Booze is in season too, by the way, and a multitude of adult beverages is possible on snow. One could invite friends to visit, bringing their favorite juices and sweeteners and other flavorings for sweet and tangy flavors—and perhaps bitter and creamy as well. Like snow and vodka, lemons are in season (as are limes, which I actually prefer), as well as oranges, pomegranate, grapefruit and more. And we can’t forget the next holiday we have to look forward to. Indeed, chocolate is in season as well; preferably chocolate that was not grown by slaves. 

The trick with all of these recipes is to keep the snow as structurally intact as possible. To do so, start with chilled cups to help keep the snow cold as can be and work quickly. Add the dry ingredients first, stirring them in, and liquids last, a splash at a time.
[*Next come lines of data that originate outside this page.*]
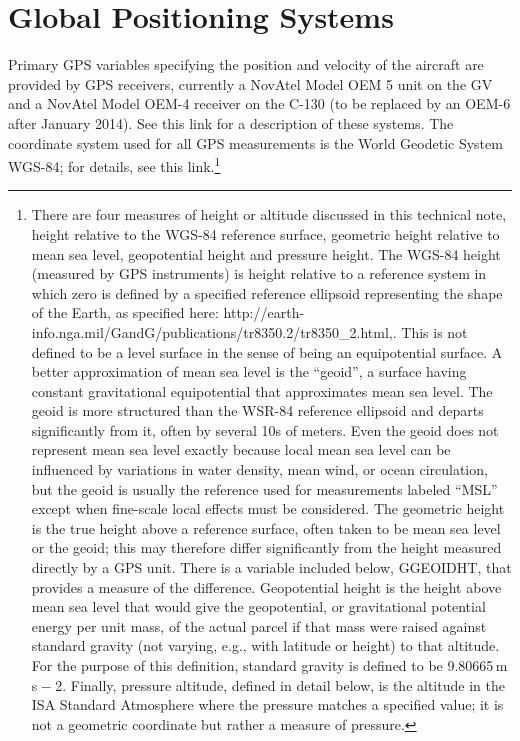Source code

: \documentclass[
  english,
]{book}
\begin{document}
\hypertarget{global-positioning-systems}{%
\section{Global Positioning Systems}\label{global-positioning-systems}}

Primary GPS variables specifying the position and velocity of the aircraft are provided by GPS receivers, currently a NovAtel Model OEM 5 unit on the GV and a NovAtel Model OEM-4 receiver on the C-130 (to be replaced by an OEM-6 after January 2014). See this link for a description of these systems. The coordinate system used for all GPS measurements is the World Geodetic System WGS-84; for details, see this link.\footnote{There are four measures of height or altitude discussed in this technical note, height relative to the WGS-84 reference surface, geometric height relative to mean sea level, geopotential height and pressure height. The WGS-84 height (measured by GPS instruments) is height relative to a reference system in which zero is defined by a specified reference ellipsoid representing the shape of the Earth, as specified here: http://earth-info.nga.mil/GandG/publications/tr8350.2/tr8350\_2.html,. This is not defined to be a level surface in the sense of being an equipotential surface. A better approximation of mean sea level is the ``geoid'', a surface having constant gravitational equipotential that approximates mean sea level. The geoid is more structured than the WSR-84 reference ellipsoid and departs significantly from it, often by several 10s of meters. Even the geoid does not represent mean sea level exactly because local mean sea level can be influenced by variations in water density, mean wind, or ocean circulation, but the geoid is usually the reference used for measurements labeled ``MSL'' except when fine-scale local effects must be considered. The geometric height is the true height above a reference surface, often taken to be mean sea level or the geoid; this may therefore differ significantly from the height measured directly by a GPS unit. There is a variable included below, GGEOIDHT, that provides a measure of the difference. Geopotential height is the height above mean sea level that would give the geopotential, or gravitational potential energy per unit mass, of the actual parcel if that mass were raised against standard gravity (not varying, e.g., with latitude or height) to that altitude. For the purpose of this definition, standard gravity is defined to be 9.80665{ m s − 2}. Finally, pressure altitude, defined in detail below, is the altitude in the ISA Standard Atmosphere where the pressure matches a specified value; it is not a geometric coordinate but rather a measure of pressure.}
\end{document}
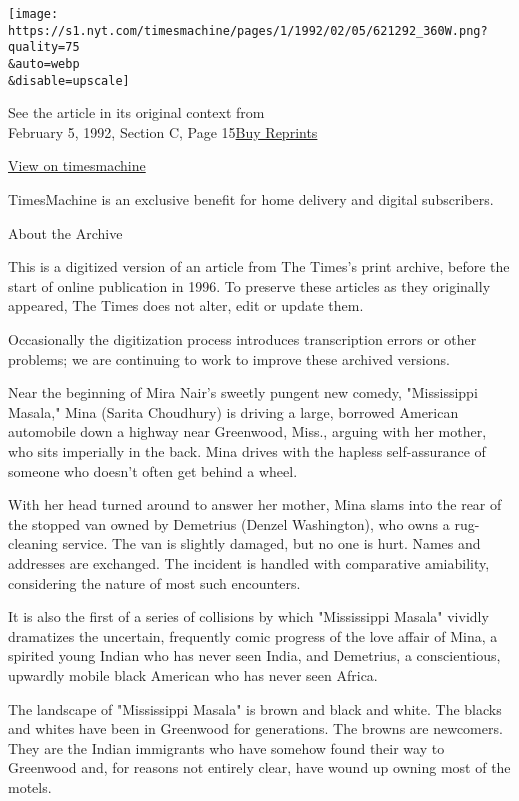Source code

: \texttt{[image: https://s1.nyt.com/timesmachine/pages/1/1992/02/05/621292\_360W.png?quality=75\\\&auto=webp\\\&disable=upscale]}

See the article in its original context from\\
February 5, 1992, Section C, Page
15\href{https://store.nytimes.com/collections/new-york-times-page-reprints?utm_source=nytimes\&utm_medium=article-page\&utm_campaign=reprints}{Buy
Reprints}

\href{http://timesmachine.nytimes.com/timesmachine/1992/02/05/621292.html}{View
on timesmachine}

TimesMachine is an exclusive benefit for home delivery and digital
subscribers.

About the Archive

This is a digitized version of an article from The Times's print
archive, before the start of online publication in 1996. To preserve
these articles as they originally appeared, The Times does not alter,
edit or update them.

Occasionally the digitization process introduces transcription errors or
other problems; we are continuing to work to improve these archived
versions.

Near the beginning of Mira Nair's sweetly pungent new comedy,
"Mississippi Masala," Mina (Sarita Choudhury) is driving a large,
borrowed American automobile down a highway near Greenwood, Miss.,
arguing with her mother, who sits imperially in the back. Mina drives
with the hapless self-assurance of someone who doesn't often get behind
a wheel.

With her head turned around to answer her mother, Mina slams into the
rear of the stopped van owned by Demetrius (Denzel Washington), who owns
a rug-cleaning service. The van is slightly damaged, but no one is hurt.
Names and addresses are exchanged. The incident is handled with
comparative amiability, considering the nature of most such encounters.

It is also the first of a series of collisions by which "Mississippi
Masala" vividly dramatizes the uncertain, frequently comic progress of
the love affair of Mina, a spirited young Indian who has never seen
India, and Demetrius, a conscientious, upwardly mobile black American
who has never seen Africa.

The landscape of "Mississippi Masala" is brown and black and white. The
blacks and whites have been in Greenwood for generations. The browns are
newcomers. They are the Indian immigrants who have somehow found their
way to Greenwood and, for reasons not entirely clear, have wound up
owning most of the motels.

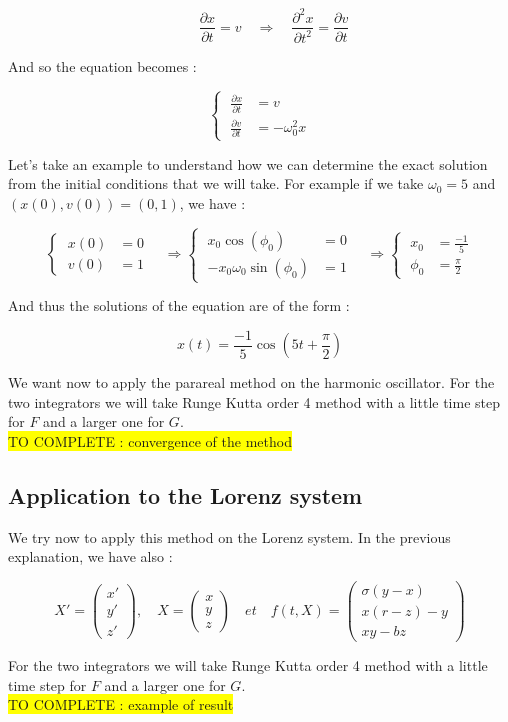$$\qquad \frac{\partial x}{\partial t}=v \quad \Rightarrow \quad \frac{\partial^2 x}{\partial t^2}=\frac{\partial v}{\partial t}$$

\noindent And so the equation becomes :

$$\left\{\;\begin{aligned}
	\frac{\partial x}{\partial t}&=v \\
	\frac{\partial v}{\partial t}&=-\omega_0^2 x
\end{aligned}\right.
$$

\noindent Let's take an example to understand how we can determine the exact solution from the initial conditions that we will take. For example if we take $\omega_0=5$ and $(x(0),v(0))=(0,1)$, we have :

$$\left\{\;\begin{aligned}
	x(0)&=0 \\
	v(0)&=1
\end{aligned}\right. \quad \Rightarrow 
\left\{\;\begin{aligned}
	x_0 \cos(\phi_0)&=0 \\
	-x_0 \omega_{0} \sin(\phi_0)&=1
\end{aligned}\right.  \quad \Rightarrow  
\left\{\;\begin{aligned}
	x_0&=\frac{-1}{5} \\
	\phi_0&=\frac{\pi}{2}
\end{aligned}\right.
$$

\noindent And thus the solutions of the equation are of the form :

$$x(t) = \frac{-1}{5}\cos(5t+\frac{\pi}{2})$$

\noindent We want now to apply the parareal method on the harmonic oscillator. For the two integrators we will take Runge Kutta order 4 method with a little time step for $F$ and a larger one for $G$. \\

\colorbox{yellow}{TO COMPLETE : convergence of the method}

\subsection{Application to the Lorenz system}

We try now to apply this method on the Lorenz system. In the previous explanation, we have also :

$$X'=\begin{pmatrix}
    x' \\
    y' \\
    z'
\end{pmatrix}, \quad X=\begin{pmatrix}
    x \\
    y \\
    z
\end{pmatrix} \quad et \quad f(t,X)=\begin{pmatrix}
    \sigma(y-x) \\
    x(r-z)-y \\
    xy-bz
\end{pmatrix}$$

\noindent For the two integrators we will take Runge Kutta order 4 method with a little time step for $F$ and a larger one for $G$. \\

\colorbox{yellow}{TO COMPLETE : example of result}
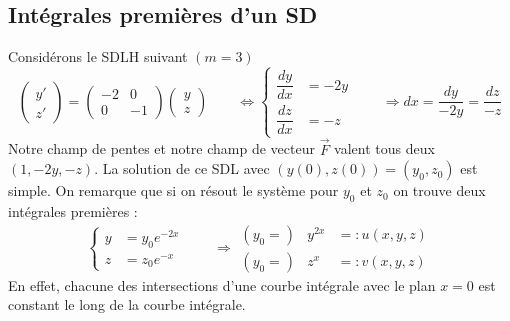 	\subsection{Intégrales premières d'un SD}
	Considérons le SDLH suivant $(m=3)$
	\begin{equation}
	\left(\begin{array}{c}
	y'\\
	z'
	\end{array}\right) = \left(\begin{array}{cc}
	-2 & 0\\
	0 & -1
	\end{array}\right)\left(\begin{array}{c}
	y\\
	z
	\end{array}\right)\qquad\Leftrightarrow\left\{\begin{array}{ll}
	\dfrac{dy}{dx} &= -2y\\
	\dfrac{dz}{dx} &= -z
	\end{array}\right.\qquad \Longrightarrow dx = \dfrac{dy}{-2y}=
	\dfrac{dz}{-z}
	\end{equation}
	Notre champ de pentes et notre champ de vecteur $\vec{F}$ valent 
	tous deux $(1,-2y,-z)$. La solution de ce SDL avec $(y(0),z(0)) =
	(y_0,z_0)$ est simple. On remarque que si on résout le système 
	pour $y_0$ et $z_0$ on trouve deux intégrales premières :
	\begin{equation}
	\left\{\begin{array}{ll}
	y &= y_0e^{-2x}\\
	z &= z_0e^{-x}
	\end{array}\right.\qquad \Rightarrow \begin{array}{lll}
	(y_0 =) & y^{2x} &=: u(x,y,z)\\
	(y_0 =) & z^{x} &=: v(x,y,z)	
	\end{array}
	\end{equation}
	En effet, chacune des intersections d'une courbe intégrale avec le 
	plan $x=0$ est constant le long de la courbe intégrale.
	
	\ \\
	
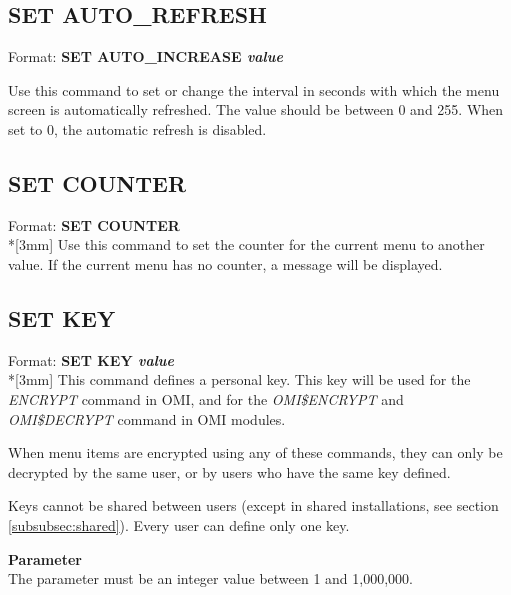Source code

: \documentclass[a4paper]{book}
\newcommand{\vs}{\vspace{3mm}}
\renewcommand{\indent}{\hspace*{5mm}}
\begin{document}
\subsection{SET AUTO{\_}REFRESH}
\label{subsubsec:mylabel74}

\indent Format: \textbf{SET AUTO{\_}INCREASE \textit{value}}

\noindent Use this command to set or change the interval in seconds with which the 
menu screen is automatically refreshed. The value should be between 0 and 
255. When set to 0, the automatic refresh is disabled.

\subsection{SET COUNTER}
\label{subsubsec:mylabel75}

\indent Format: \textbf{SET COUNTER}\\*[3mm]
Use this command to set the counter for the current menu to another value. 
If the current menu has no counter, a message will be displayed.

\subsection{SET KEY}
\label{subsubsec:mylabel76}

\indent Format: \textbf{SET KEY \textit{value}}\\*[3mm]
This command defines a personal key. This key will be used for the 
\textsl{ENCRYPT} command in OMI, and for the 
\textsl{OMI{\$}ENCRYPT} and 
\textsl{OMI{\$}DECRYPT} command in OMI 
modules.

\vs

When menu items are encrypted using any of these commands, they can only be 
decrypted by the same user, or by users who have the same key defined.

Keys cannot be shared between users (except in shared installations, see 
section \ref{subsubsec:shared}). Every user can define only one key.

\noindent\textbf{Parameter}\\[3mm]
The parameter must be an integer value between 1 and 1,000,000.
\end{document}
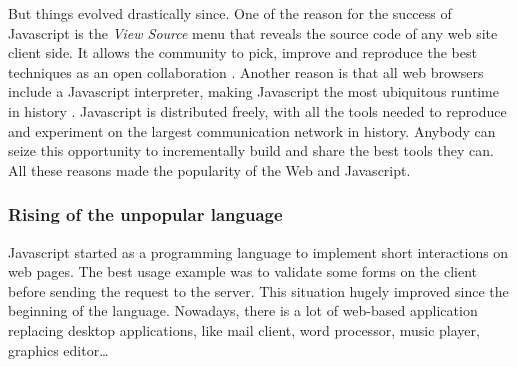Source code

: But things evolved drastically since.
One of the reason for the success of Javascript is the \textit{View Source} menu that reveals the source code of any web site client side.
It allows the community to pick, improve and reproduce the best techniques as an open collaboration .
Another reason is that all web browsers include a Javascript interpreter, making Javascript the most ubiquitous runtime in history \cite{Flanagan2006}.
Javascript is distributed freely, with all the tools needed to reproduce and experiment on the largest communication network in history.
Anybody can seize this opportunity to incrementally build and share the best tools they can.
All these reasons made the popularity of the Web and Javascript.


\subsubsection{Rising of the unpopular language}

Javascript started as a programming language to implement short interactions on web pages.
The best usage example was to validate some forms on the client before sending the request to the server.
This situation hugely improved since the beginning of the language.
Nowadays, there is a lot of web-based application replacing desktop applications, like mail client, word processor, music player, graphics editor…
The snow should be as fresh and as clean as possible.

For yellow snow, sprinkle a teaspoon of sugar into a glass of loosely packed snow. Carefully mix it with a spoon. All of the snow does not need to be thoroughly mixed top-to-bottom, as long as the sugar is evenly mixed in the top third of the glass it will be OK. Then, squeeze a quarter of lemon or lime on top. Mix gingerly some more with the spoon and begin eating as you do so.

Eating a snow cup is an active activity. You poke it and prod it, like stoking a cold, bright fire. A lemonade snow cup is a completely dazzling way of experiencing two basic flavors: acid and sugar. The flavor is brighter than your typical lemonade. The acid of the lime seems to be kept at arm’s length from the sugar by the snow, which insulates these opposing flavors from one another like a battery. They finally become connected through your tongue, which tingles with flavored electricity.

For chocolate or mocha snow, start by mixing a teaspoon each of sugar and cocoa powder into a cup of snow. Add a drop of vanilla and a tablespoon or more of heavy cream. Gently mix in the cream. If chocolate snow is the goal, start eating. For a mocha snow, add a splash of cold or room temperature coffee. If you end up adding too much coffee and the snow starts melting, add more snow and stir it back to a snowy consistency. It isn’t quite rocket science. 

Other cocktails come to mind. Start by chilling some clean, dry glasses in the freezer. When frozen, pack them with snow and return to the freezer. When ready to serve, toss a teaspoon of sugar into a glass and thoroughly mix it in with the snow in the upper reaches of the glass. Then, begin working in squirts of lime and splashes of pomegranate juice and gin (or the seasonal booze of your choice). Work it around, adjusting as necessary with sweet, sour, booze and snow, until it’s just right. Then, get yourself into a comfortable or festive position.

Stir. Sip. Prod. Add snow. Reflect. Cheer responsibly. Resolve, if you care to. If you need to take a break, pop it in the freezer. Rinse and repeat until all of the snow is gone.